Maurizio, ho bisogno del tuo prezioso aiuto.
Si sta giocando un contratto a Picche e alla terza giocata il difensore in Est in presa attacca le Quadri.
La situazione delle Quadri è la seguente:

2014_05_06_m2

Est gioca l’QuadriA, seguito dal J del Dichiarante e da una cartina di Quadri di Ovest e del Morto; le carte giocate nella terza presa vengono coperte velocemente ed Est continua con una cartina di Quadri, seguita dalla Q del dichiarante e dal K di Ovest.
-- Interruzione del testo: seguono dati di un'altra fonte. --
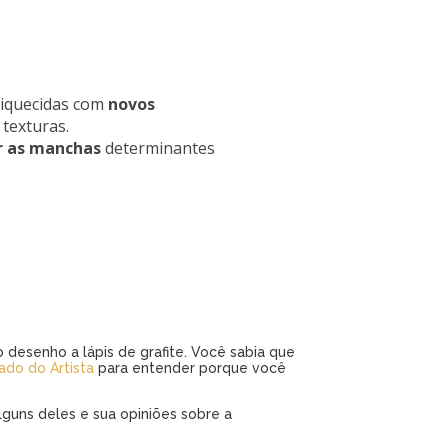
riquecidas com
novos
 texturas.
r as manchas
determinantes
 desenho a lápis de grafite. Você sabia que
ado do Artista
para entender porque você
guns deles e sua opiniões sobre a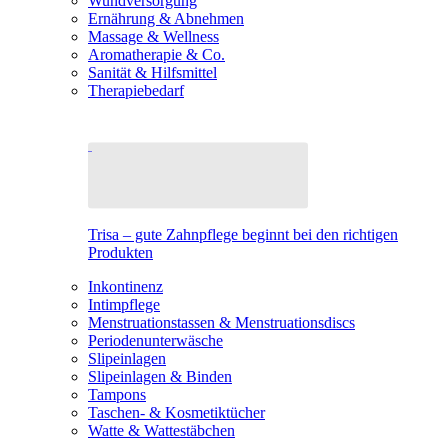
Wundversorgung
Ernährung & Abnehmen
Massage & Wellness
Aromatherapie & Co.
Sanität & Hilfsmittel
Therapiebedarf
Trisa – gute Zahnpflege beginnt bei den richtigen
Produkten
Inkontinenz
Intimpflege
Menstruationstassen & Menstruationsdiscs
Periodenunterwäsche
Slipeinlagen
Slipeinlagen & Binden
Tampons
Taschen- & Kosmetiktücher
Watte & Wattestäbchen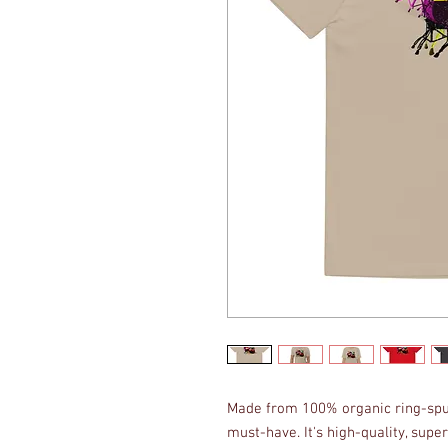
Made from 100% organic ring-spun c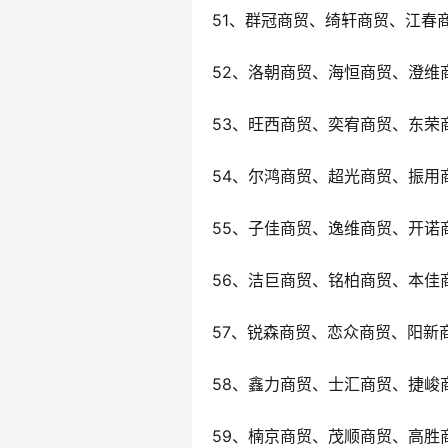
51、群冠商贸、绮轩商贸、江春
52、洛朝商贸、海恒商贸、澄维
53、旺西商贸、奕宥商贸、东荣
54、尔鸿商贸、超光商贸、振用
55、子佳商贸、逸维商贸、开诺
56、洁巨商贸、铭柏商贸、本佳
57、锐森商贸、恋众商贸、阳新
58、鑫力商贸、士汇商贸、捷峻
59、楠京商贸、茂顺商贸、高胜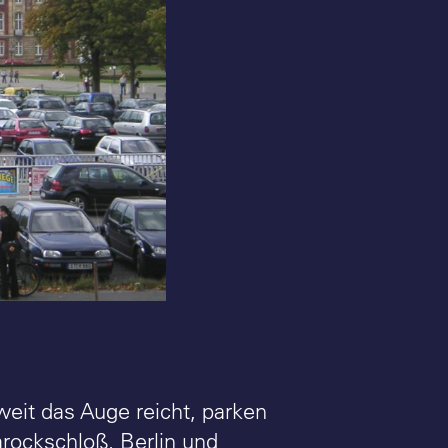
eit das Auge reicht, parken
arockschloß. Berlin und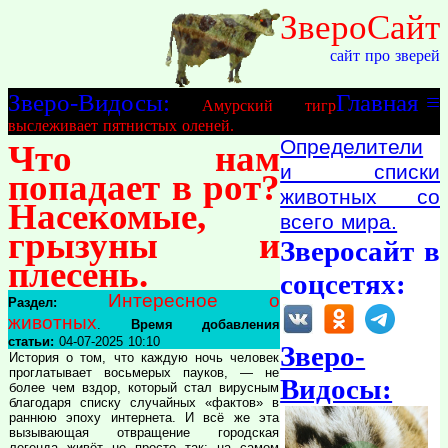
ЗвероСайт
сайт про зверей
Зверо-Видосы:
Главная
≡
Амурский тигр
выслеживает пятнистых оленей.
Определители
Что нам
и списки
попадает в рот?
животных со
Насекомые,
всего мира.
грызуны и
Зверосайт в
плесень.
соцсетях:
Интересное о
Раздел:
животных
.
Время добавления
статьи:
04-07-2025 10:10
Зверо-
История о том, что каждую ночь человек
проглатывает восьмерых пауков, — не
Видосы:
более чем вздор, который стал вирусным
благодаря списку случайных «фактов» в
раннюю эпоху интернета. И всё же эта
вызывающая отвращение городская
легенда живёт не просто так: на самом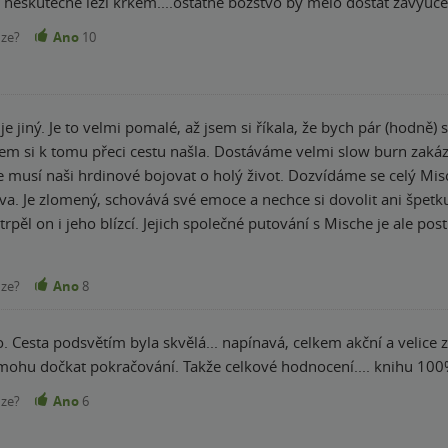
odvážná...Atroxus mi neskutečně l
nze?
Ano
10
jiný. Je to velmi pomalé, až jsem si říkala, že bych pár (hodně) s
la. Dostáváme velmi slow burn zakázanou lásku, podsvětí je opravdu temné a
musí naši hrdinové bojovat o holý život. Dozvídáme se celý Mischin 
a. Je zlomený, schovává své emoce a nechce si dovolit ani špetku 
rpěl on i jeho blízcí. Jejich společné putování s Mische je ale pos
iritovalo bylo, že Mische nikdy neomdlívá…pokaždé si ji “vezme t
ičkový, no finále to vystřelilo a já byla v naprostém
nze?
Ano
8
o zase Carissa vymyslela!
ilo. Cesta podsvětím byla skvělá... napínavá, celkem akční a velice
mohu dočkat pokračování. Takže celkové hodnocení.... knihu 100
nze?
Ano
6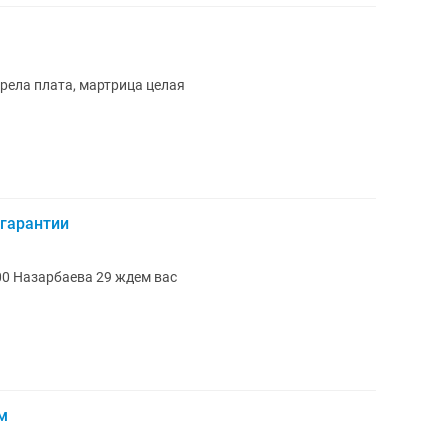
рела плата, мартрица целая
 гарантии
00 Назарбаева 29 ждем вас
м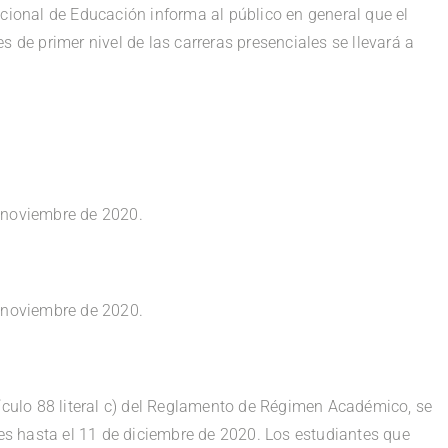
acional de Educación informa al público en general que el
s de primer nivel de las carreras presenciales se llevará a
 noviembre de 2020.
 noviembre de 2020.
tículo 88 literal c) del Reglamento de Régimen Académico, se
les hasta el 11 de diciembre de 2020. Los estudiantes que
Queste tre carte giocate vengono coperte e (tutti distratti!) nessuno si accorge che il Morto non ha coperto una delle sue 3 carte rimaste.
Ovest in presa gioca la sua ultima Quadri, seguita dal 10 del Morto, dalla cartina di Est e dalla scarto di una perdente del Dichiarante.
A questo punto ci si rende conto che il Morto ha una carta di Quadri in più e viene chiamato l’Arbitro da Ovest, che si sente danneggiato.
Giustifica infatti la sua continuazione a Quadri col fatto che, essendoci stati due giri completi di Quadri e vedendone tre al Morto, la probabilità che il suo compagno non abbia la residua ultima Quadri è alta e che quindi possa fare un taglio. Se invece, come avrebbe dovuto correttamente essere, avesse visto il Morto con solo due carte residue, sarebbe stato più invogliato a giocare in un altro colore, evitando così lo scarto del Dichiarante.
Cosa deve fare l’Arbitro? Ti ringrazio come sempre per il tuo prezioso aiuto
Gianni Castelli

Ciao Gianni,
se ho ben capito i fatti, il morto ha di fatto commesso renonce (non si dice che la cartina di Quadri sia stata prima messa in posizione di carta giocata, e poi non coperta).
Nel caso di renonce, la medesima è di quelle non soggette a penalità (ex Articolo 64 del Codice di Gara, paragrafo B3), ma pur sempre al ristabilimento dell’equità, secondo il dettato dell’Articolo 64 del Codice di Gara, paragrafo C.
In sostanza, l’Arbitro è chiamato ad assegnare un punteggio arbitrale, ponendosi la consueta domanda: “cosa sarebbe successo senza l’infrazione?”.
La risposta è qui non così semplice: sarebbe infatti ancora stato possibile per Ovest cercare di dare un taglio al compagno, a meno che la licita non avesse escluso la quarta di Quadri in mano al dichiarante. Impossibile, invece, in caso contrario.
Dunque, si richiedeva un punteggio ponderato in un caso (qualche volta il ritorno a Quadri e qualche volta no), ed un banale punteggio interamente a favore della difesa nell’altro. Naturalmente, per potermi esprimere con nettezza mi mancano molti dati, così che lascio a te proseguire da questo punto in poi.
Niente poi cambia, se anche di renonce non si trattava: il morto aveva comunque commesso un’infrazione non coprendo la carta, per cui sempre l’equità andava ristabilita.